沈从文与高青子的再遇,是一个月以后。见面后,高青子说自己一个钟头以前还正看着沈从文写的故事《八骏图》,并为这个故事难过,“譬如说,一个人刚好订婚,又凑巧……”说时眼中带点羞怯,与一点不便启齿的探询(在小说《八骏图》中,达士先生有了未婚妻瑷瑷,又在青岛海边被黄裙子姑娘吸引。达士先生有沈从文自己的影子,而高青子未免把自己也想成了是那个“凑巧”)。书包 网 。 想看书来
沈从文的白玫瑰与红玫瑰(4)
再次相遇的高青子,又以一种美的密语启开了沈从文的心扉。那一天,高青子特意穿了一件绿底小黄花绸子夹衫,衣角袖口缘了一点紫。沈从文看着而心会,这衣着,显然是一种心照不宣的明投暗合,“‘偶然’穿的那件夹衫,颜色花朵如何与我故事上景物巧合!”在沈从文小说《第四》中,“我”与一个女子邂逅于车站并相爱,那女子,“优美的在浅紫色绸衣包裹下面画出的苗条柔软的曲线”。高青子以沈从文笔中人的衣着形象走进了沈的内心。当这点秘密被发现时,高青子有轻微的不安,而沈从文的心则跳得颇有些不正常了。
此时,沈从文审视了自己的婚姻。“一种幸福的婚姻,或幸福婚姻的幻影……你以为你很幸福,为的是尊重过去,当前是照你过去理性或计划安排成功的。但你何尝真正能够在自足中得到幸福?”
而环境中,到处是年青生命,到处是“偶然”,“偶然能破坏你幸福的幻影”。
“岁暮年末时”,沈从文与高青子有了一次电光火石的相对。冬日阳光稀薄,寒风冷冽,房中的炉火照得人温暖而暧昧。火光催生了一种叫爱情或情欲的菌,“一年余以来努力的退避,在十分钟内即证明等于白费”。两人为刹那间的交会感到惊喜。这个在火炉旁理智决堤、情感放任的情景,后来被沈从文写进他的“艳情小说”《看虹录》。在小说中,沈从文释放出被压抑的热情,极写被冬日炉火煽动的男女情欲,细绘两人为彼此献出的身体。

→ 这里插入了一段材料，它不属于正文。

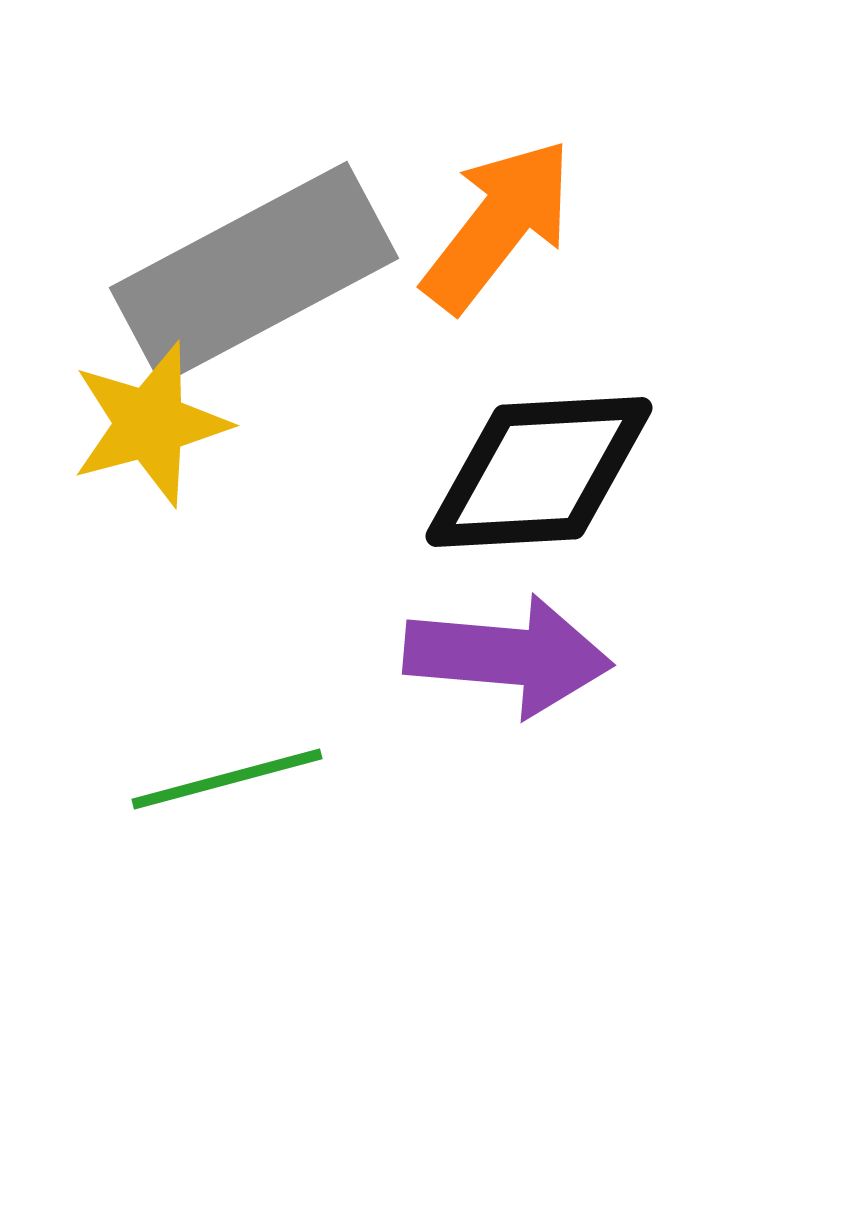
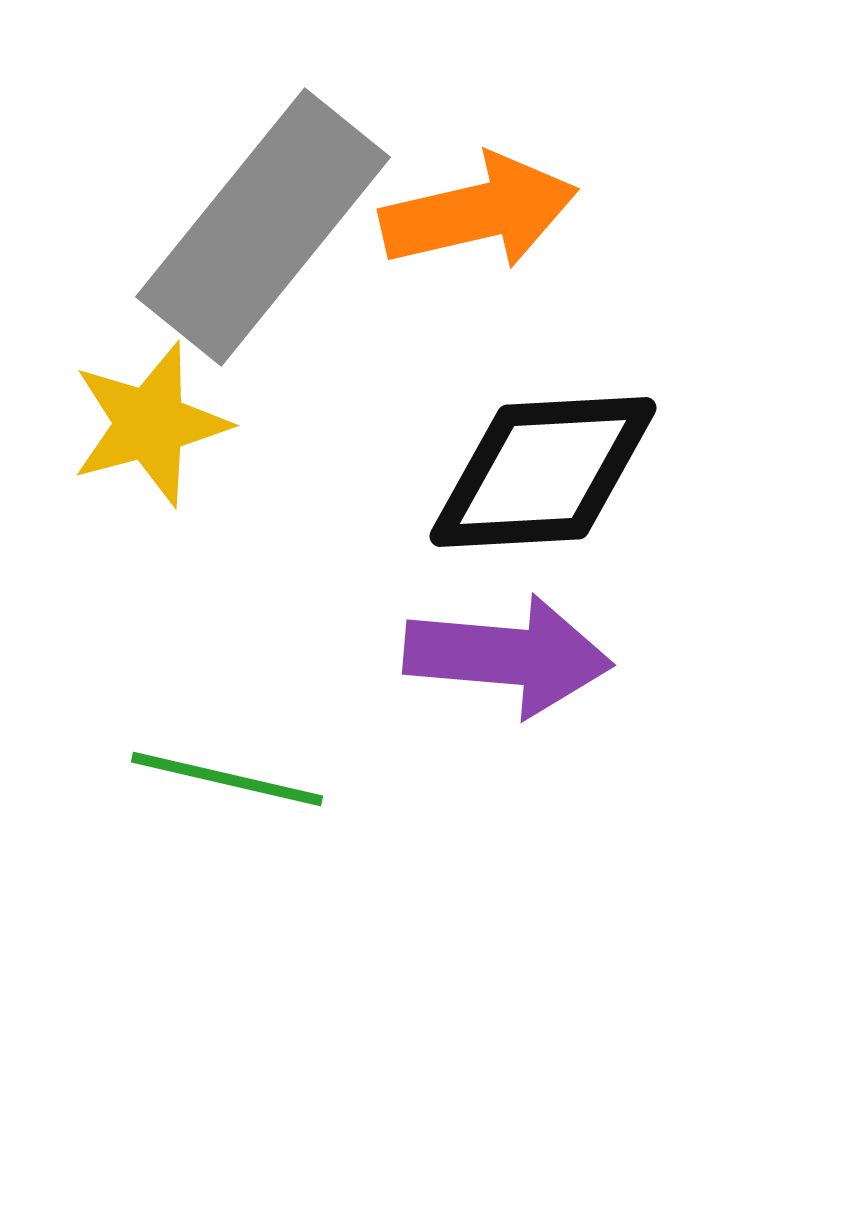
orange arrow: moved 19 px left, 13 px up; rotated 39 degrees clockwise
gray rectangle: moved 9 px right, 46 px up; rotated 23 degrees counterclockwise
black diamond: moved 4 px right
green line: rotated 28 degrees clockwise
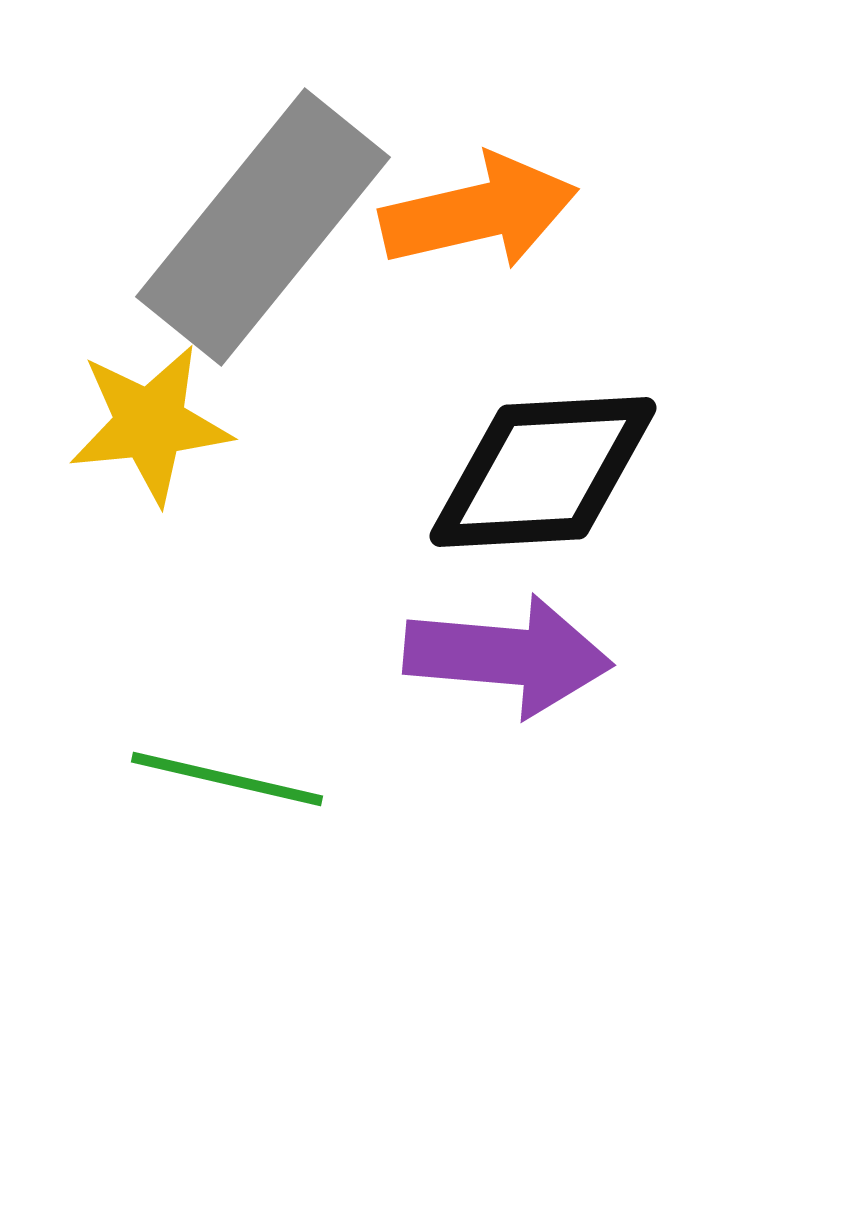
yellow star: rotated 9 degrees clockwise
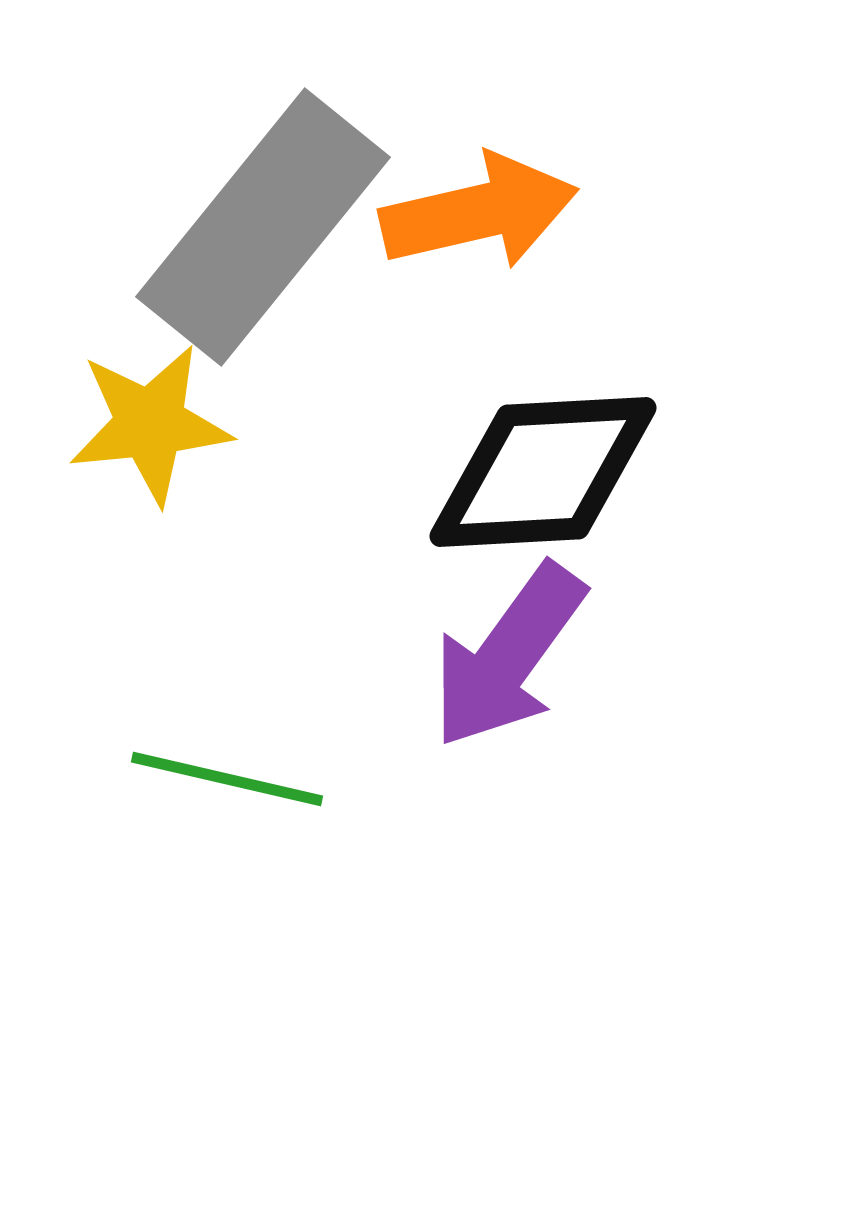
purple arrow: rotated 121 degrees clockwise
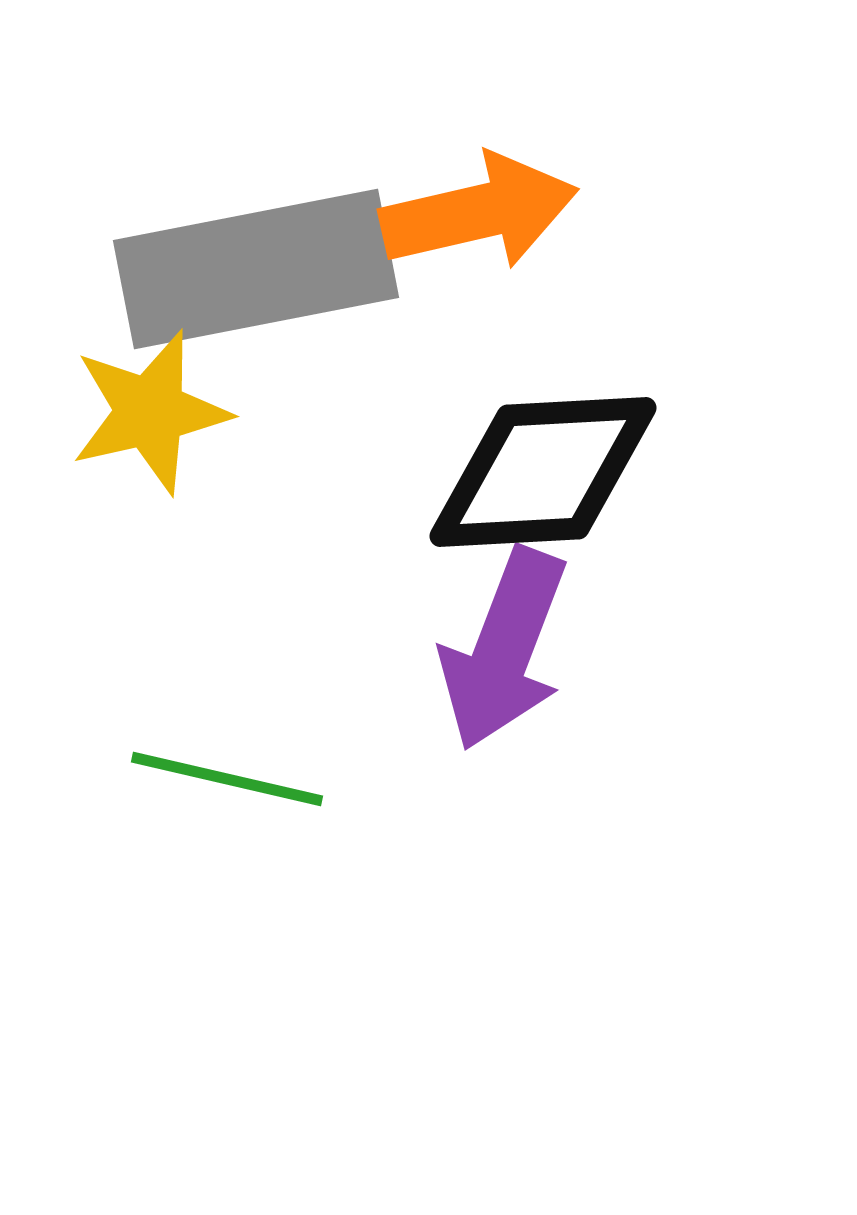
gray rectangle: moved 7 px left, 42 px down; rotated 40 degrees clockwise
yellow star: moved 12 px up; rotated 7 degrees counterclockwise
purple arrow: moved 4 px left, 7 px up; rotated 15 degrees counterclockwise
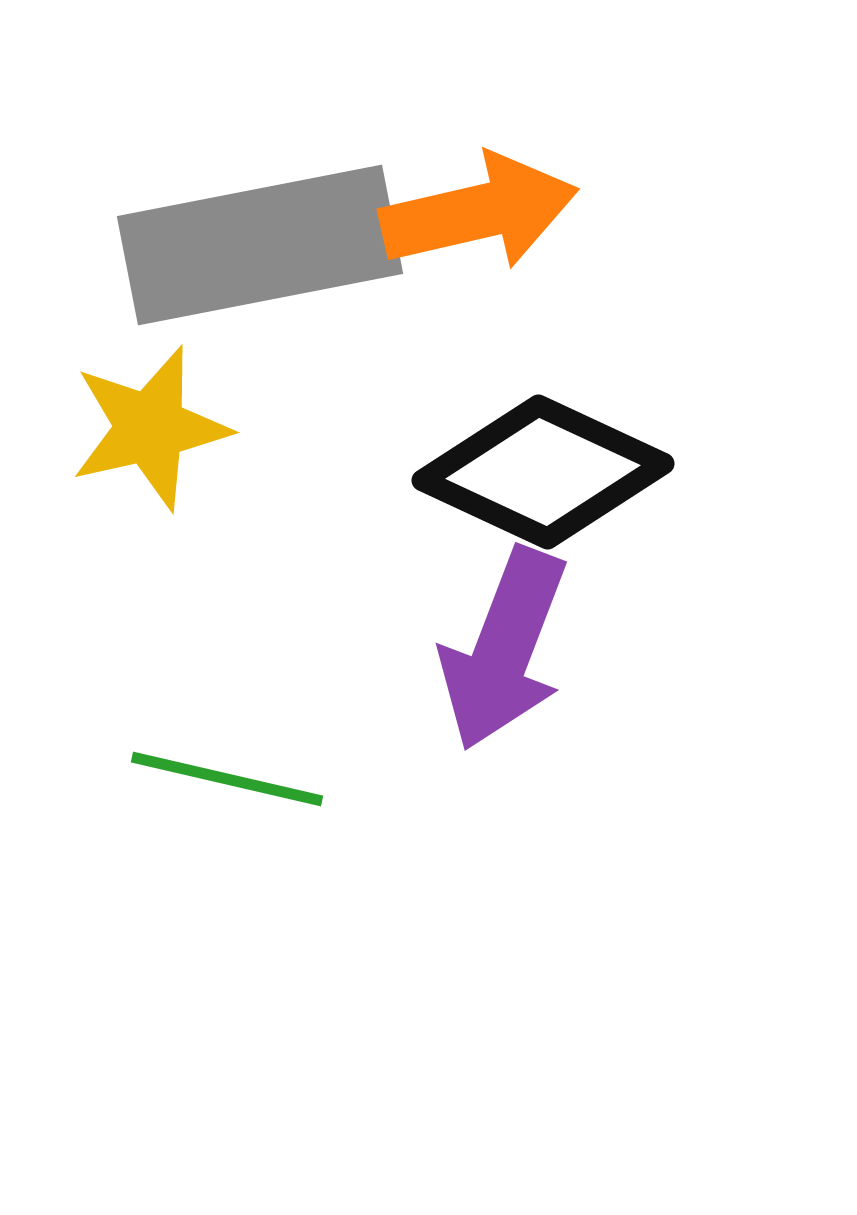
gray rectangle: moved 4 px right, 24 px up
yellow star: moved 16 px down
black diamond: rotated 28 degrees clockwise
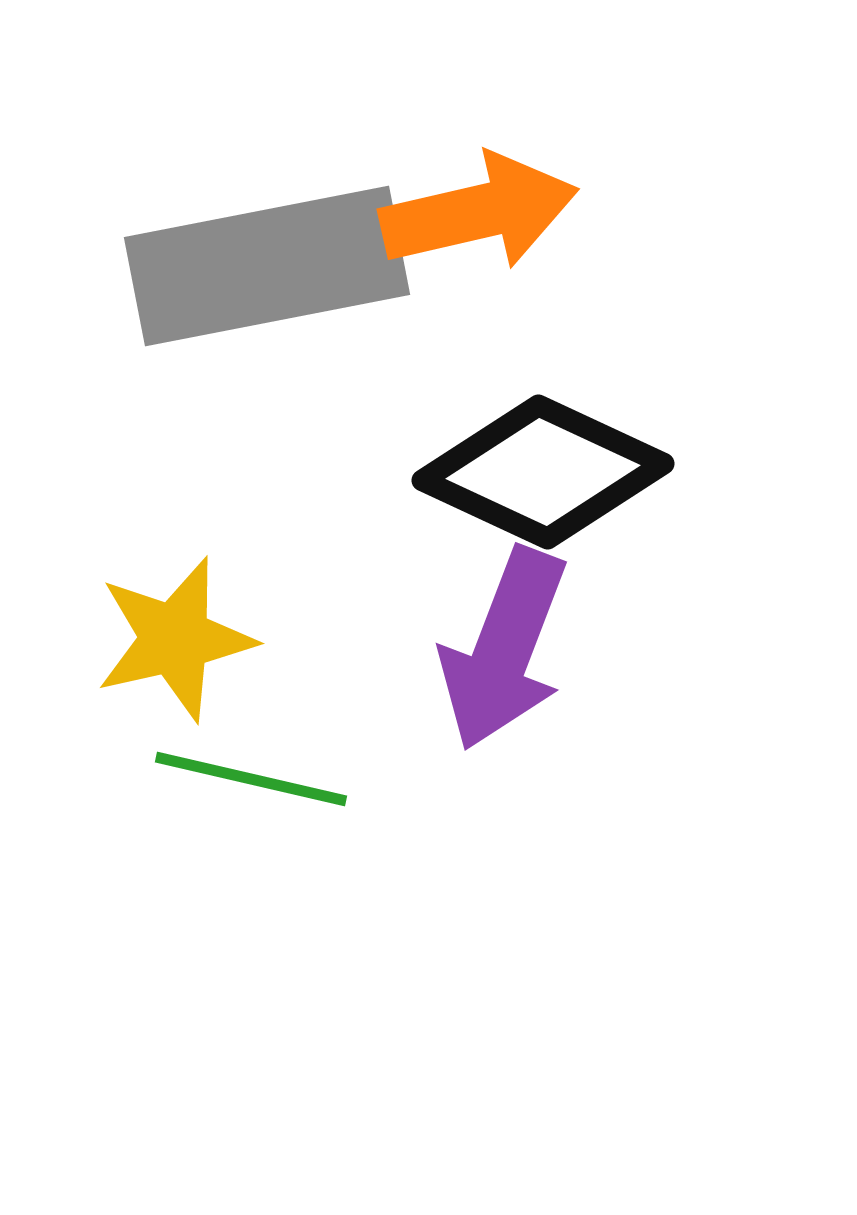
gray rectangle: moved 7 px right, 21 px down
yellow star: moved 25 px right, 211 px down
green line: moved 24 px right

这场肉体上的交往,是沈从文与高青子的真实写照还是沈从文的笔下幻想?不得而知。浪漫派幻想家沈从文,惯于在艺术世界里完成他在现实世界里未敢做的。“世界上不可能用任何人力材料建筑的宫殿和城堡,原可以用文字作成功的。”而因这篇《看虹录》,沈从文被郭沫若贴上了“桃色作家”的标签,解放前夕,沈从文被贴大字报批判,曾一度精神惶惶,选择过自杀,这是后话。
沈从文的婚外恋终于引起了一场家庭风波。彼时,张兆和正躺在医院产完子不久。曾发誓过自己是易折的芦苇,被张兆和的风吹过就“永远不做再立起的希望”的沈从文,却在妻子怀孕生子身心虚弱的时候,给了她一记重创。张兆和一时难以接受沈从文的别恋,气愤之下,回到了苏州老家。而执迷天真的沈从文,偏偏日日写信给张兆和,抒发自己对高青子的爱慕,并坦白自己有“横溢的情感”,“天生血液里多铁质因而多幻想的成分”——唉,做一个视生活如小说、混淆了现实与虚构,并极需情感抒发的文学家的妻子,真是“生命中不能承受之轻”啊。
抗日战争爆发后,许多作家离开北京。1938年4月,沈从文经贵阳到达昆明,任教于西南联大。11月,张兆和携二子来昆明与沈从文团聚。1939年5月,为躲避昆明空袭,沈一家搬到呈贡乡下。
就在此时,高青子也到了昆明,在西南联大图书馆任职。到职时间为1939年6月,离职时间为1941年2月。这条“偶然”的“虹霓”,落花随着流水,于乱世迁徙中,又挂在了云南的同一片天空中。两人在一处共事,来往自然频繁亲密了,沈从文此时“放弃了一切可由常识来应付的种种,一任自己沉陷到一种情感漩涡里去”。沈从文后来把它称之为“情感发炎”,而联大校园内一时流言四起。
沈从文的白玫瑰与红玫瑰(5)
在本质上,沈从文是个温雅而优柔的人,幻想多于行动。“有些年青温柔的心在等待着你,收容你的幻想。为的是你怕事,你于是名字叫做好人。”
那几年,张兆和在呈贡乡下的一所难童小学教书,并含辛茹苦操持家务。而沈从文每周在西南联大上完课,急匆匆挤上一小时的火车,再跨上一匹秀气的云南小马颠簸十里,回到呈贡与家人团聚。事实上,张兆和对沈从文的交游与创作一直有一种宽容的态度。甚至,出于一种恋爱时即产生的惯性,她也一直在与沈从文之间制造一种距离与空间。《沈从文家书》那么篇幅浩繁,尺素情长,便也是这个原因。
在家庭与理智面前,在一个好太太和两个生龙活虎的儿子面前,沈从文终于如一只“云雀,经常向碧空飞得很高很远,到一定程度,终于还是直向下坠,归还旧窠”。
而那个“偶然”,思索及一个人应得的种种名分与事实时,当然有了痛苦。想来想去,又明白了自己终究是个人,并非沈幻想世界里的神,承担不起艺术家想象中的完美角色,于是在梅花飘落的季节,给沈从文一个苦笑,带着一点悲伤,终结了这场情恋,到别的地方去了。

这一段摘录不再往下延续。